▸ **WHAT YOU NEED TO DO**
1. In the travel essay about Moscow and Kiev, how long was the plane trip from Copacabana to Moscow?
2. Print the part of the travel essay between "After two weeks" and "taxi cab here.", inclusive.
3. Proceed with the travel essay about Moscow and Kiev from the point where it stops.

▸ **PASSAGE**
##########

From Russia, With Shove
Cutting to the chase, a few weeks after Eugene the Gypsy’s Rio gigs with Gogol Bordello before moving on for the rest of their South American tour, he suddenly invited me to join him for a few gigs in Moscow and Kiev, Ukraine, his hometown.
He’d been telling me about it for some time now, and now seemed like just the right time — especially since I already had a long hankering to visit that part of the world. I also wanted to check out a lady who had been talking about trying to translate one of my books into Russian there. So I decided to finally take Eugene up on his offer.
After two weeks of near-psychedelic beurocratic red tape hassles with the Russian Consulate here in Rio over visa requirements, which can best be described as insane, like all beurocratic rituals, I finally got my Russian Visa, and later the same day, left the golden sands of Copacabana for a 24 hour plane trip to Moscow.
To sum it up in a few words, I’d have to say, Moscow sucked, and Kiev was a gas. Here’s a few scraps and details from that brief, dreamlike trip, along with the odd rant for your reading entertainment…..
Moscow. Tuesday 1 December
Nobody washes their cars in Moscow. But they are still much smarter and far more resourceful than people in most other places. Every car, you see, is basically an unofficial taxi cab here.

##########

▸ **MATERIAL SHOWN**
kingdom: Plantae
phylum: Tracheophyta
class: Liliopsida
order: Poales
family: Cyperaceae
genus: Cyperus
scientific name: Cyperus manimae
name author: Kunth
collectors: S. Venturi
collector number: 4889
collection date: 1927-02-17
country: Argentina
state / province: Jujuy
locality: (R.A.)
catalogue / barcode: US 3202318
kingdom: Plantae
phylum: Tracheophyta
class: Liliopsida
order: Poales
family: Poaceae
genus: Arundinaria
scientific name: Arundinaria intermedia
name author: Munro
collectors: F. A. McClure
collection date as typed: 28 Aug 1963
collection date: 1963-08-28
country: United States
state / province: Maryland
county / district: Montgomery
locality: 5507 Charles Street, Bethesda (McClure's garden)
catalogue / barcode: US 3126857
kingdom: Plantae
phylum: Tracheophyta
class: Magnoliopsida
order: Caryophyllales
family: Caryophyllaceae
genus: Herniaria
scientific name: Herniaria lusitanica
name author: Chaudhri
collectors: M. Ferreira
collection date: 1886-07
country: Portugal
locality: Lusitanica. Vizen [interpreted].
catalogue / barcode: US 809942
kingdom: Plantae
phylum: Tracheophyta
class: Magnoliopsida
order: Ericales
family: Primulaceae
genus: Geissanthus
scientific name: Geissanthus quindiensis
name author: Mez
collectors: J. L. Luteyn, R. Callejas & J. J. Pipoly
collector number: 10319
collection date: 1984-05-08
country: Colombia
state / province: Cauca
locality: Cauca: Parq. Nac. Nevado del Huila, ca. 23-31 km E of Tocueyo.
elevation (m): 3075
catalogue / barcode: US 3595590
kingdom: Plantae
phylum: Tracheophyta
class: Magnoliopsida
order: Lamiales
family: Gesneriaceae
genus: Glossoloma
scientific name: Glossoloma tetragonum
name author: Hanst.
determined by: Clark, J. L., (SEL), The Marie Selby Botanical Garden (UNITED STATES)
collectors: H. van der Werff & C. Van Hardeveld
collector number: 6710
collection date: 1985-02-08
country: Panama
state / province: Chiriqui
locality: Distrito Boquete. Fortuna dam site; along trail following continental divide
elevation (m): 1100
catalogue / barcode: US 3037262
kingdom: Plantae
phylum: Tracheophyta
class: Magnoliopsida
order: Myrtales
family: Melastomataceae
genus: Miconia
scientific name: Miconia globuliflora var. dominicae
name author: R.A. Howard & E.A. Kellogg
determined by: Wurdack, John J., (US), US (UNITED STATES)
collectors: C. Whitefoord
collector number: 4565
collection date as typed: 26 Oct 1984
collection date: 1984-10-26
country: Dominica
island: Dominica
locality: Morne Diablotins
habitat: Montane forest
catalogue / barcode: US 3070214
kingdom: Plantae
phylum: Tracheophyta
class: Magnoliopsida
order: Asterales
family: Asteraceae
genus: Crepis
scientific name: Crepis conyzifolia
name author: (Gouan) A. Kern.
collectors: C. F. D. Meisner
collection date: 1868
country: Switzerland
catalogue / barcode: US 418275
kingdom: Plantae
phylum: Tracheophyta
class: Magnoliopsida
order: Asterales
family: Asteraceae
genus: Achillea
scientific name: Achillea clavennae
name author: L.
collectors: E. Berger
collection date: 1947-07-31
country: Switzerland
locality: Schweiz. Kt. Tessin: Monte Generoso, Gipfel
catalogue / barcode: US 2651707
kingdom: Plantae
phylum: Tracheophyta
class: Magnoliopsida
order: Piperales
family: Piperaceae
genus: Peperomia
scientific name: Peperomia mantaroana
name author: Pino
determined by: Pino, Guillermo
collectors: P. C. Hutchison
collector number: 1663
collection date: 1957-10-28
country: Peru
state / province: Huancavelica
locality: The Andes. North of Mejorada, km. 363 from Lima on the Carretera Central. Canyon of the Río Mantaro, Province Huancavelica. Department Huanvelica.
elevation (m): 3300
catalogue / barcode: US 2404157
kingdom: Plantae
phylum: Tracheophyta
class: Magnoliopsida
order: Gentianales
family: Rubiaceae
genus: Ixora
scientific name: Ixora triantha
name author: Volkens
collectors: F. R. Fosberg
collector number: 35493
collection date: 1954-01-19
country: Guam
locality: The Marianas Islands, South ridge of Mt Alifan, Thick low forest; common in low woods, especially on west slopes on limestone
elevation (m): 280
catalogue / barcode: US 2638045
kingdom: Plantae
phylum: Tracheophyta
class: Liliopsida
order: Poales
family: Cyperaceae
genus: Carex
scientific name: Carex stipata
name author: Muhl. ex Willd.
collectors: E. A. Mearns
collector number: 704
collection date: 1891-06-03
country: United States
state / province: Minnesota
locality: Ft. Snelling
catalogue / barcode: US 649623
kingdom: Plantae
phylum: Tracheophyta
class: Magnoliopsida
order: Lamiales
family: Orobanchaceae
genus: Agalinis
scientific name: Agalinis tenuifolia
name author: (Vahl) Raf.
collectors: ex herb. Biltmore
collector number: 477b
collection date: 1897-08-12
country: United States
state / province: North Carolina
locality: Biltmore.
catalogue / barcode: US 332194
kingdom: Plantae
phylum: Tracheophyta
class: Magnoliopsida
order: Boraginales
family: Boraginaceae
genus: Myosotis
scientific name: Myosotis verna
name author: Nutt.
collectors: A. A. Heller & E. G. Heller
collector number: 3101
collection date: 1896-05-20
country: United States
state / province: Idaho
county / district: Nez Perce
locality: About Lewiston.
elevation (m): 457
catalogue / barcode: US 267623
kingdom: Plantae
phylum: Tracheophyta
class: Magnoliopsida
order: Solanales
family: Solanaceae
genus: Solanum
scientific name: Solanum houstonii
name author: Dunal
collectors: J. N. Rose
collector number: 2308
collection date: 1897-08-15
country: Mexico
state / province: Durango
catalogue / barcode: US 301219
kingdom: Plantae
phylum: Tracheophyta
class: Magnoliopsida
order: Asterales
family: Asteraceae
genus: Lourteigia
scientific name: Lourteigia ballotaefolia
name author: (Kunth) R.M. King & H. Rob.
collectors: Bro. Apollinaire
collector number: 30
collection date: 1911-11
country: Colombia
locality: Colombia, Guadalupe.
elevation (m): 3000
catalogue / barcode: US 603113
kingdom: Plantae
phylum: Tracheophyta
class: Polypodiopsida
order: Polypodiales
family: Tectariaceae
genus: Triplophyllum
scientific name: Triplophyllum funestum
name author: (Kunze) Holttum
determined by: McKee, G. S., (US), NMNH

##########

▸ **SET OF ANSWERS**
1. 24 hours.

2.
After two weeks of near-psychedelic beurocratic red tape hassles with the Russian Consulate here in Rio over visa requirements, which can best be described as insane, like all beurocratic rituals, I finally got my Russian Visa, and later the same day, left the golden sands of Copacabana for a 24 hour plane trip to Moscow.
To sum it up in a few words, I’d have to say, Moscow sucked, and Kiev was a gas. Here’s a few scraps and details from that brief, dreamlike trip, along with the odd rant for your reading entertainment…..
Moscow. Tuesday 1 December
Nobody washes their cars in Moscow. But they are still much smarter and far more resourceful than people in most other places. Every car, you see, is basically an unofficial taxi cab here.

3.
Since most people are broke in Russia – like most other places living under the boot-heels of the Global Bankster cartel — all you need to do is walk to the curb and put your hand out. Generally the first unwashed car that passes will stop and gladly drive you wherever you want to go. Anything to make a few quick ruples, when not peddling their Babushka’s old undies in the Metro.
Why are people in other parts of the world so stupid and unimaginitave to not embrace such simple, innovative little concepts as these for making ends meet in tough times?
The more I see of Russia, the more I feel as if I could fit right in here. Brutal Capitalism in the wake of Soviet repression. Hmmm. Lawless times calling for lawless measures.
Just did a very strange interview on Russian TV. In Spanish!! I felt just like Che Guevarra. For a minute. Until the stupid questions began falling on my weary, jet-lagged ears like Cherinobyl acid rain!
The whole surreal experience has got me thinking though.
The more I live with the ”public” aspect of this writing gig, the more I am reminded of the sad fact that most people are like fucking vampires… Especially if might have something to say or do which may affect them in a larger sense than just going to the supermarket or wanking yer log at the bank.
First there was Aaron, the wannabe documentary film director who went on an ego-driven one way trip to hell, disappearing into thin air with hundreds of hours of footage he’d shot with me, including extensive in-depth interviews of me and some of my closest friends like Joe Coleman and Jim Jarmusch. May that creepy little bastard rot it hell!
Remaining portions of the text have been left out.